Friday, November 21, 2025

Typists

 Hi there

above: old typewriter,  stock photo


Way back in the 1800s, there was a protest march through Manhattan.  By typists.  Or 'typewriters', as they were called in those days.

The protesting typists/typewriters were all men, objecting to women wanting to  take over this male role.  Oh goodness, when greedy bosses offered less salary to women than the salary that men were getting, the women snatched at the offers and the men got upset.

In the 1800s this takeover was definitely a triumph for women. It wasn't scrubbing floors, doing laundry, or being a house maid.  It was a break-through.  It was professional office work with better labour conditions - and, yes, better pay - than any maid-servant job could match.

So, women the world over became typists....

Now .. Think to the 1990s and the advent of computers into the women's typing haven.  Some business firms started calling typists 'word processors' (my typing pool even had that name put on a sign on our door, much to the hysterical laughter of the 'girls').

Then the job title changed again:  'data input operators' ...

And men perked up their ears.  The modern guy didn't want to be a typist, with its 'girlie' implications but, hey, being someone who input data sounded masculine enough, right?

And as fast as the snap of fingers, men were rushing to become typists (oops, sorry, I mean Data Input Operators, or any other title that sounded as away from 'typist' as a word could get).

Full circle, people......?







Saturday, November 15, 2025

In place of those naughty words...

 Hi there

Let me set the picture:  It's the 1960's, a government typing pool comprised of, say, a dozen typists.  When typing mistakes on (foolscap) paper are made, all that can be used to erase them is, well, an erasure (or a 'rubber' in that decade's vernacular).  Some typists would erase the mistake along with a sad sigh, others muttered  something angrily under their breath, citing that the job in question would have to be retyped.   Many typists shouted, "Fudge!"

At the age of 16, I didn't know that "Fudge!" represented a naughty word, but looking back, I'm surprised that noone told the typists off about using it.

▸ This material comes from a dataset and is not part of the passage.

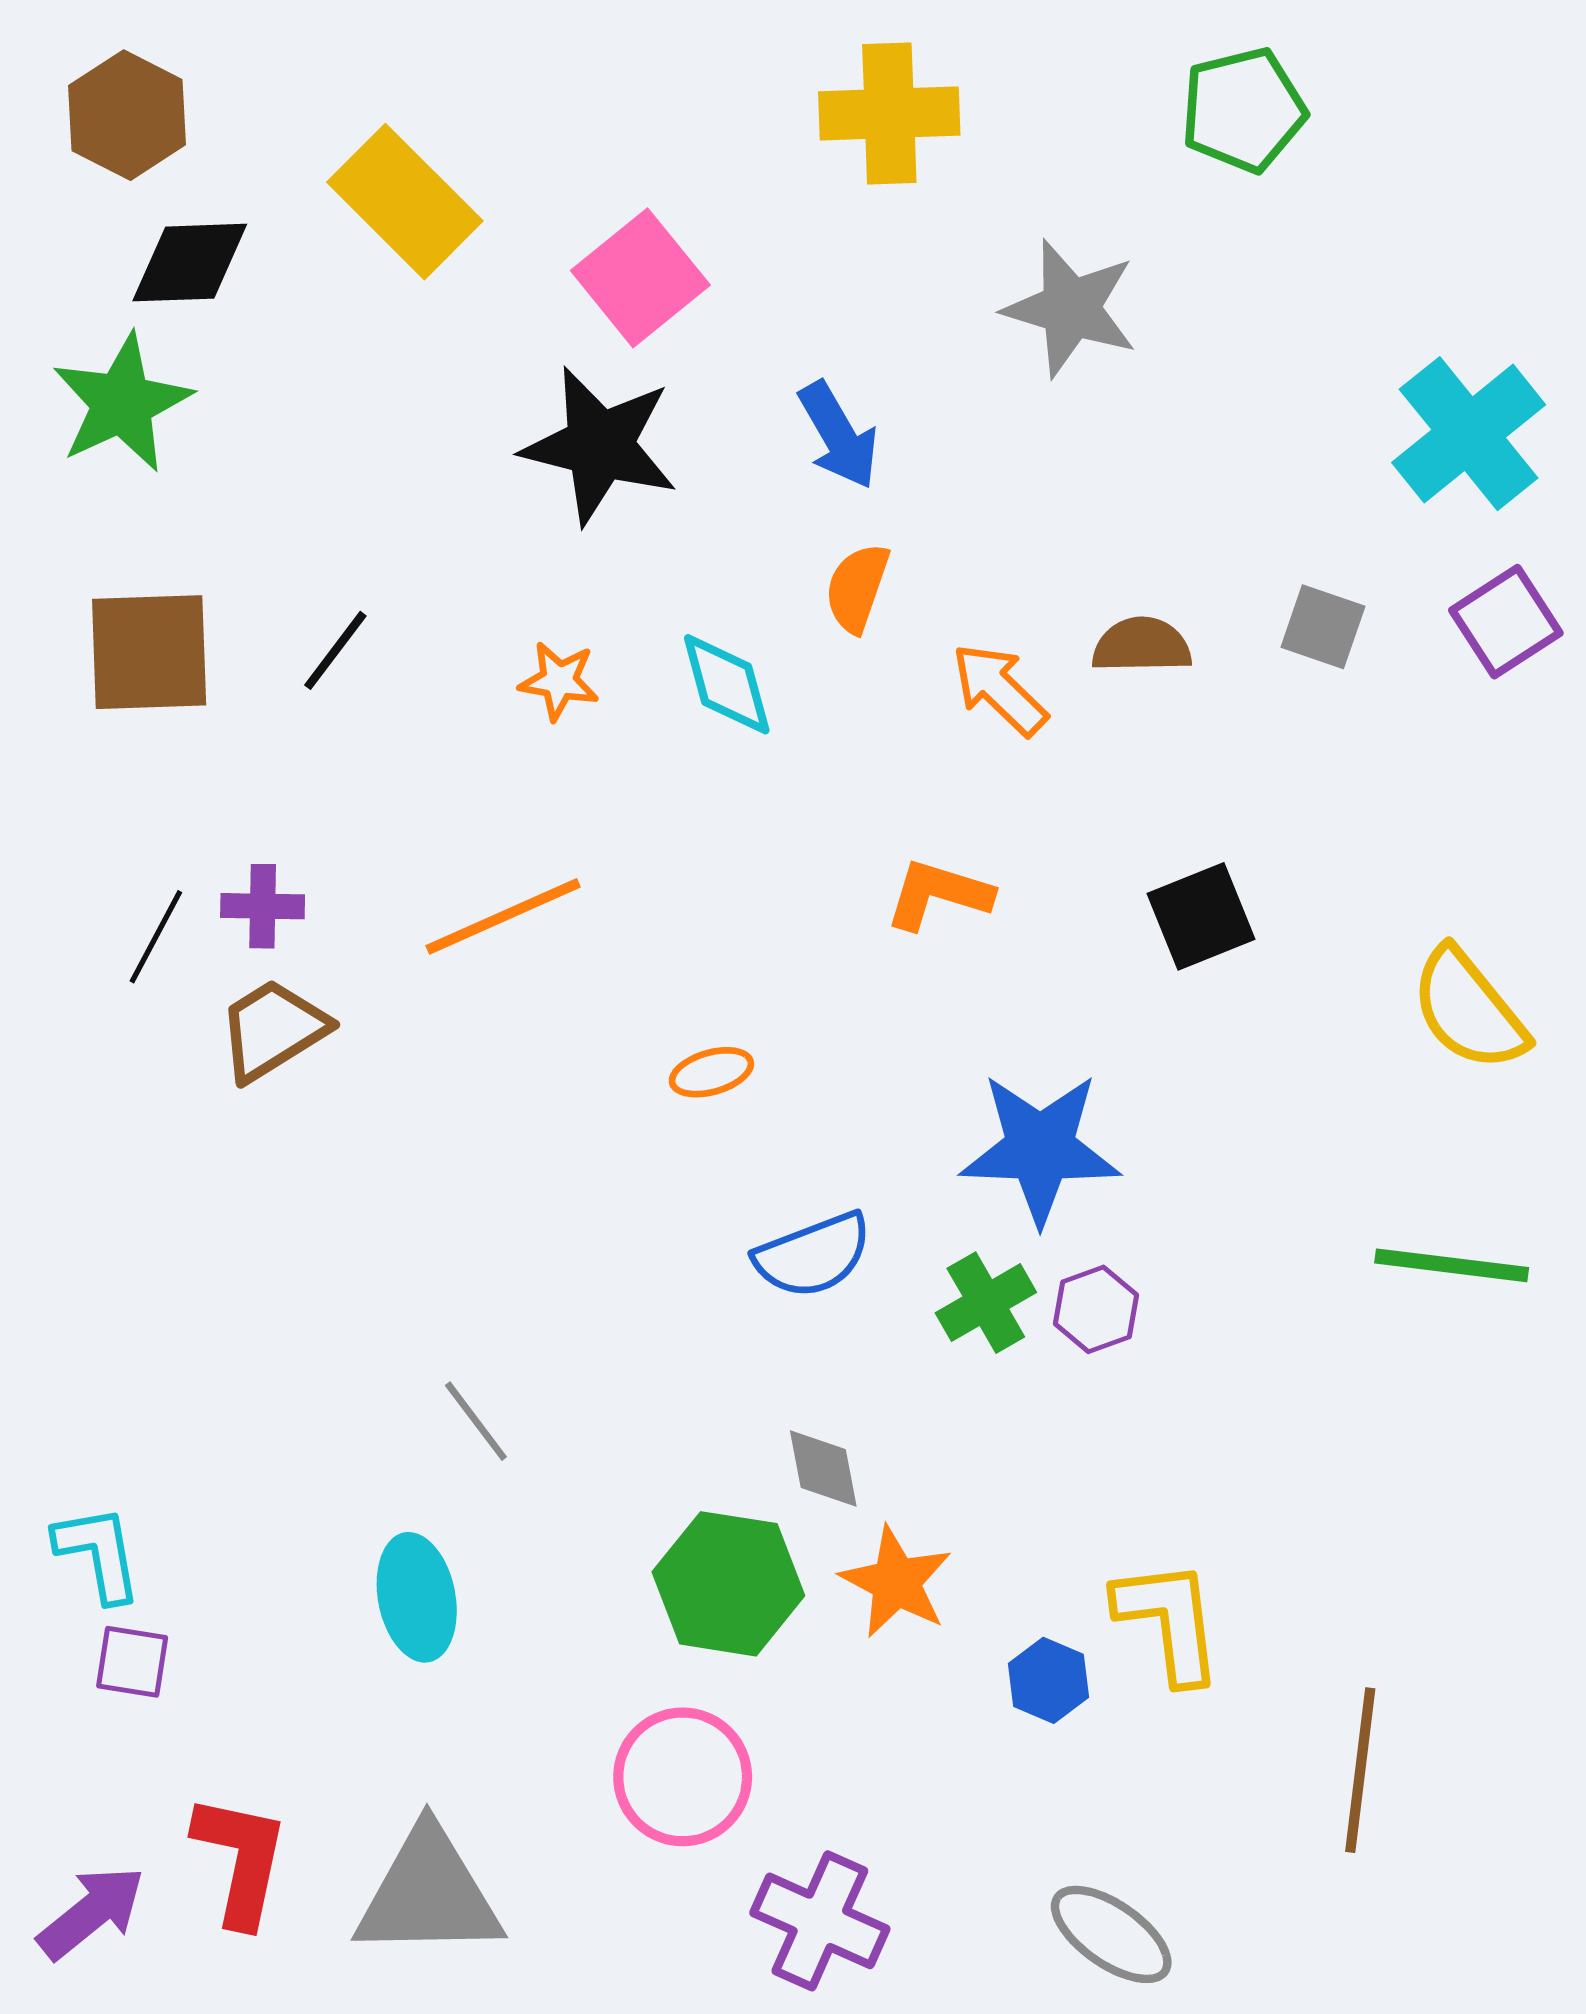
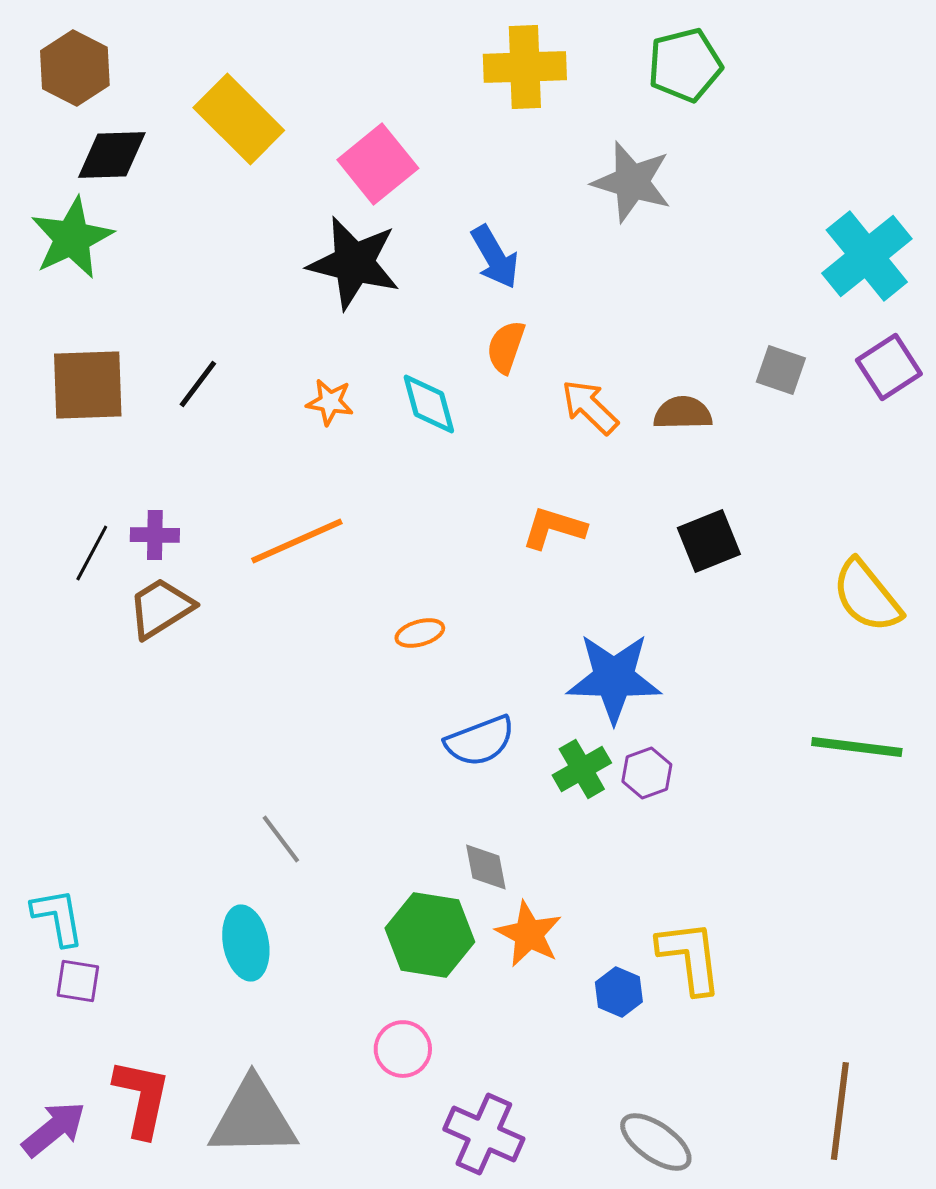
green pentagon: (1243, 110) -> (685, 65), moved
brown semicircle: (1142, 645) -> (683, 413), moved
brown line: (1360, 1770) -> (840, 1111), moved
pink circle: (683, 1777) -> (403, 1049), size x0.7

During my early time in the pool, one typist did come up with my favourite typing exclamation phrase of all time:

"Oh, bunny rabbits and toadstools!"  

Thanks, Francie, that's a cute keeper.

Not perhaps as cute though as when I heard one annoyed lady on a reality show shout out, "For the love of little bunnies!".  I was in heaven over such a phrase.  I now use it all the time.  There's something about bunny rabbits ...


        cuteness overload?  Who cares if this isn't Easter?  Altogether now, "Ahhhhh.."




Friday, November 7, 2025

Books. And me as a kid...

 Hi there

Well, here is a photo of me at goodness-knows-what age? Nine?  Ten?  Younger? Was I in Wellington with my mum?  There were always street photographers down Manners Street.  They'd snap photos, hand you a card and you'd trot along to their studio to see the proof.

Or was I in New Plymouth?;  I lived in both Wellington and New Plymouth at about that age.

And I notice that I have library books in my basket.  New Plymouth was the real start of my discovering reading.  And it was Enid Blyton who did it.  At New Plymouth's Carnegie Library.

 My previous Newtown Library in Wellington had outlawed everything Blyton, except for the one book in which children staggered under burdens growing from their shoulders, each burden size representing things the child had done wrong.  Burdens could grow bigger by the day.

Anyway, thank goodness for the Carnegie Library.  I hoovered up those Blyton books, dozens and dozens of them.  I went to the library Mondays, Wednesdays, and Fridays, right after school, cycling my little legs off to get home to start reading.  Darn it, why was I only allowed three books per visit?  

Enid Blyton was my awakening to reading  - 


LEARNING TO READ


I remember the look

of the unreadable page


the difficult jumble


& then the page

became transparent


& then the page

ceased to exist


at last I was riding this bicycle all by myself



     (by Cilla McQueen, NZ poet. Published in NZ School Journal)





Saturday, November 1, 2025

I heart Cats

 Hi there

I love cats so much.  If I see one down the street I go all goo-y trying to pat the animal.  And crooning to it in baby language.  So embarrassing if a passerby stares at me quizzingly.

But let's talk about cat videos on You Tube.  How come I look at one video that leads to me looking at 'just one more', which leads to three, then four, then one hundred...  Me, I thought I was just addicted to Diet Coke but now it seems to be cat videos as well.  All cats:  zoomy ginger cats, fluffy cats, tabby cats, tuxedo cats, snobby cats, and not forgetting the thoroughly mischievous Siamese cat (RIP, my beautiful StarGirl).

I am such a softie.


above: StarGirl and me, when she was just a kitten.